言うまでもなく、この三人がひるんだりするようなことはない。
とは言え、この辺りのやりとりは礼儀だ。良くも悪くもやっておくべきことである。
「それでは行くぞ」
俺はライジンを加速させる。
タツギの限界性能を考慮して、最大加速ではないが、戦艦にくれべたら遥かに強烈なGがかかる。
「戦艦消失地点まで3秒」
AIによるカウントダウンが始まる。
「2、1、到達、今」
それは一瞬だった。
体感的にはなんの変化も感じられなかった。
だが、銀河間を移動する、超長距離転移は確実に起こっていた。
それを真っ先に知らせてきたのはAIだった。
悲鳴にも似たアラートという形で。
「警告! 外殻が高温のプラズマにより、融解を初めています。行動限界まで、あと60秒」
計器を確認するまでもなく、俺たちが真っ赤にプラズマ化した気体の中にいることは見ればわかる。

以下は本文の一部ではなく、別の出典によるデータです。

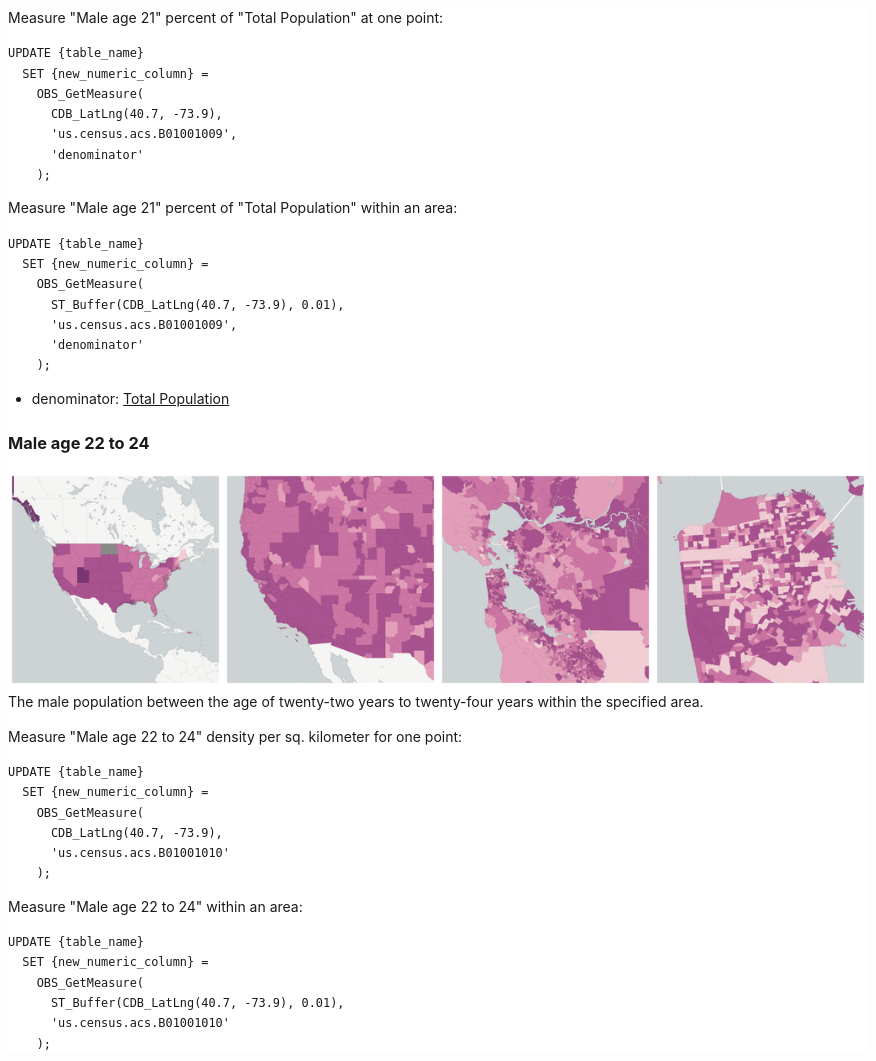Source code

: Measure &quot;Male age 21&quot; percent of &quot;Total Population&quot; at one point:

    UPDATE {table_name}
      SET {new_numeric_column} =
        OBS_GetMeasure(
          CDB_LatLng(40.7, -73.9),
          'us.census.acs.B01001009',
          'denominator'
        );

Measure &quot;Male age 21&quot; percent of &quot;Total Population&quot; within an area:

    UPDATE {table_name}
      SET {new_numeric_column} =
        OBS_GetMeasure(
          ST_Buffer(CDB_LatLng(40.7, -73.9), 0.01),
          'us.census.acs.B01001009',
          'denominator'
        );

* denominator: [Total Population](../race_ethnicity/#us-census-acs-b01003001)


### <a name="male-age-22-to-24"></a><a name="us-census-acs-b01001010"></a>Male age 22 to 24

[<img alt="../../_images/us.census.acs.B01001010.png" src="../../_images/us.census.acs.B01001010.png" style="width: 100%;" />](../../_images/us.census.acs.B01001010.png)The male population between the age of twenty-two years to twenty-four years within the specified area.

Measure &quot;Male age 22 to 24&quot;  density per sq. kilometer  for one point:

    UPDATE {table_name}
      SET {new_numeric_column} =
        OBS_GetMeasure(
          CDB_LatLng(40.7, -73.9),
          'us.census.acs.B01001010'
        );

Measure &quot;Male age 22 to 24&quot; within an area:

    UPDATE {table_name}
      SET {new_numeric_column} =
        OBS_GetMeasure(
          ST_Buffer(CDB_LatLng(40.7, -73.9), 0.01),
          'us.census.acs.B01001010'
        );

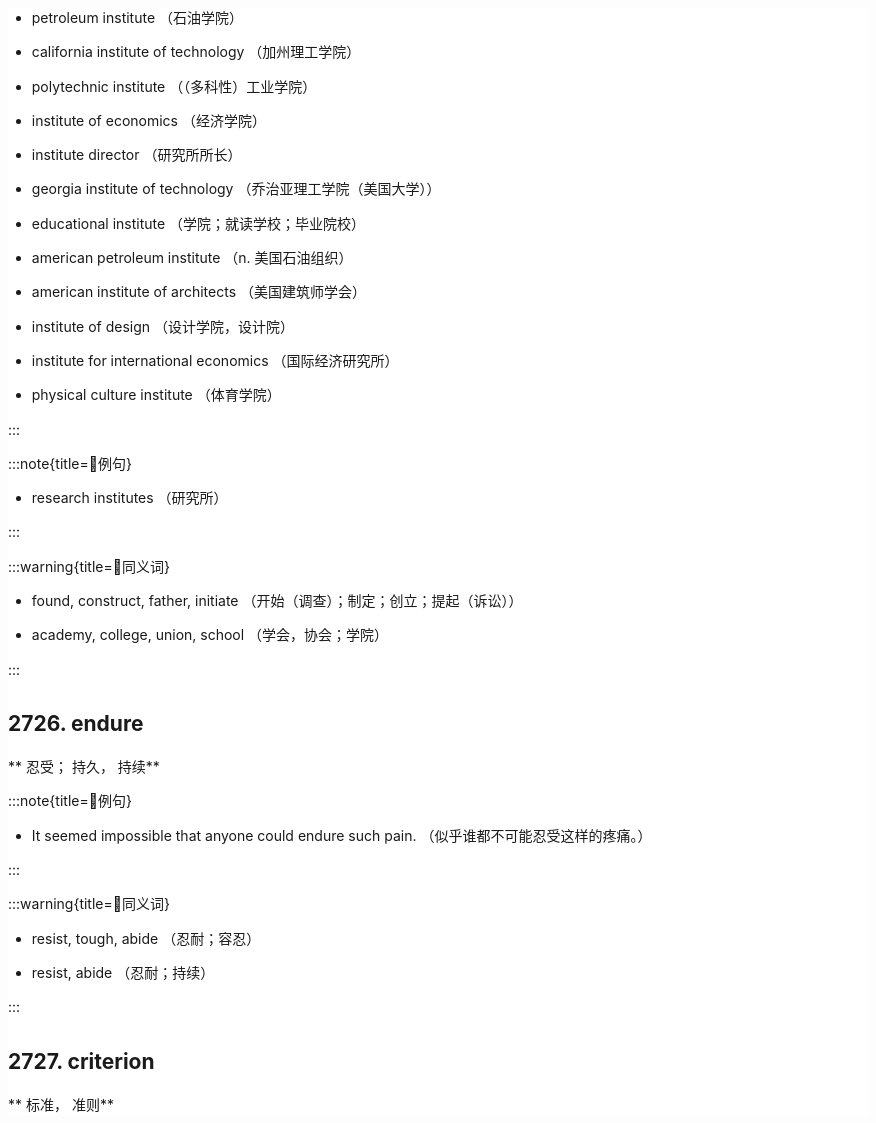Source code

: - petroleum institute （石油学院）

- california institute of technology （加州理工学院）

- polytechnic institute （（多科性）工业学院）

- institute of economics （经济学院）

- institute director （研究所所长）

- georgia institute of technology （乔治亚理工学院（美国大学））

- educational institute （学院；就读学校；毕业院校）

- american petroleum institute （n. 美国石油组织）

- american institute of architects （美国建筑师学会）

- institute of design （设计学院，设计院）

- institute for international economics （国际经济研究所）

- physical culture institute （体育学院）

:::

:::note{title=🎤例句}

- research institutes （研究所）

:::

:::warning{title=🤔同义词}

- found, construct, father, initiate （开始（调查）；制定；创立；提起（诉讼））

- academy, college, union, school （学会，协会；学院）

:::


## 2726. endure

** 忍受； 持久， 持续**

:::note{title=🎤例句}

- It seemed impossible that anyone could endure such pain. （似乎谁都不可能忍受这样的疼痛。）

:::

:::warning{title=🤔同义词}

- resist, tough, abide （忍耐；容忍）

- resist, abide （忍耐；持续）

:::


## 2727. criterion

** 标准， 准则**

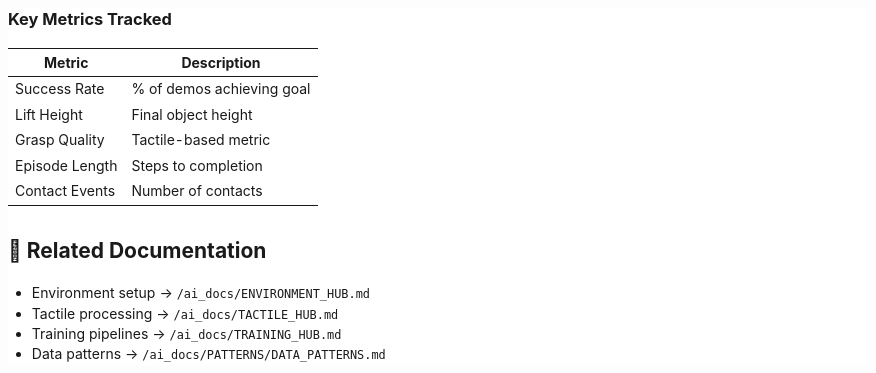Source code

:### **Key Metrics Tracked**
| Metric | Description |
|--------|-------------|
| Success Rate | % of demos achieving goal |
| Lift Height | Final object height |
| Grasp Quality | Tactile-based metric |
| Episode Length | Steps to completion |
| Contact Events | Number of contacts |

## 🔗 Related Documentation
- Environment setup → `/ai_docs/ENVIRONMENT_HUB.md`
- Tactile processing → `/ai_docs/TACTILE_HUB.md`
- Training pipelines → `/ai_docs/TRAINING_HUB.md`
- Data patterns → `/ai_docs/PATTERNS/DATA_PATTERNS.md`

現在対ビーム兵器用の電磁フィールドが全開で展開されているために、かろうじて存在できているが、本来なら出現した瞬間に蒸発している。
「えっ? 何がおきてるんだい?」
さすがに深刻そうな声でミルバが聞いてきた。
「説明は後だ。すぐにハイパードライブに入る。フォーメーションを組んでくれ」
俺は編隊の後方に移動しながら、指示をだす。
すると、タツギ3機はみごとにハイパードライブのフォーメーション位置についた。
俺がその後ろについて、気を広げて通常空間と切り離した状態で、一瞬だけ加速を行う。
その一瞬だけで、周囲に存在していた高温のプラズマが消えていた。
正確には、俺たちの方が消えていたのだが、そこまでこだわる必要はないだろう。
「今の何だったんだ?」
コンラッドが聞いてくる。
俺は状況を説明しようとしたが、その前にゲイルが口を開く。
「俺たちが転移した先はあれだ。外周部だったおかげで生きているということだろう」
ゲイルがあれと表現した星は、全天スクリーンを覆い尽くさんばかりの巨大さで真っ赤に輝いている恒星だった。24光時ほどの距離があるはずなのに、この巨大さは凄まじい。
太陽系で比較してみれば、太陽が海王星軌道まで飲み込んでいるような状態である。
星の終焉を迎えようとしている恒星の姿がそこにある。
赤色巨星であった。
つまり、俺たちは赤色巨星の中に出現したことになる。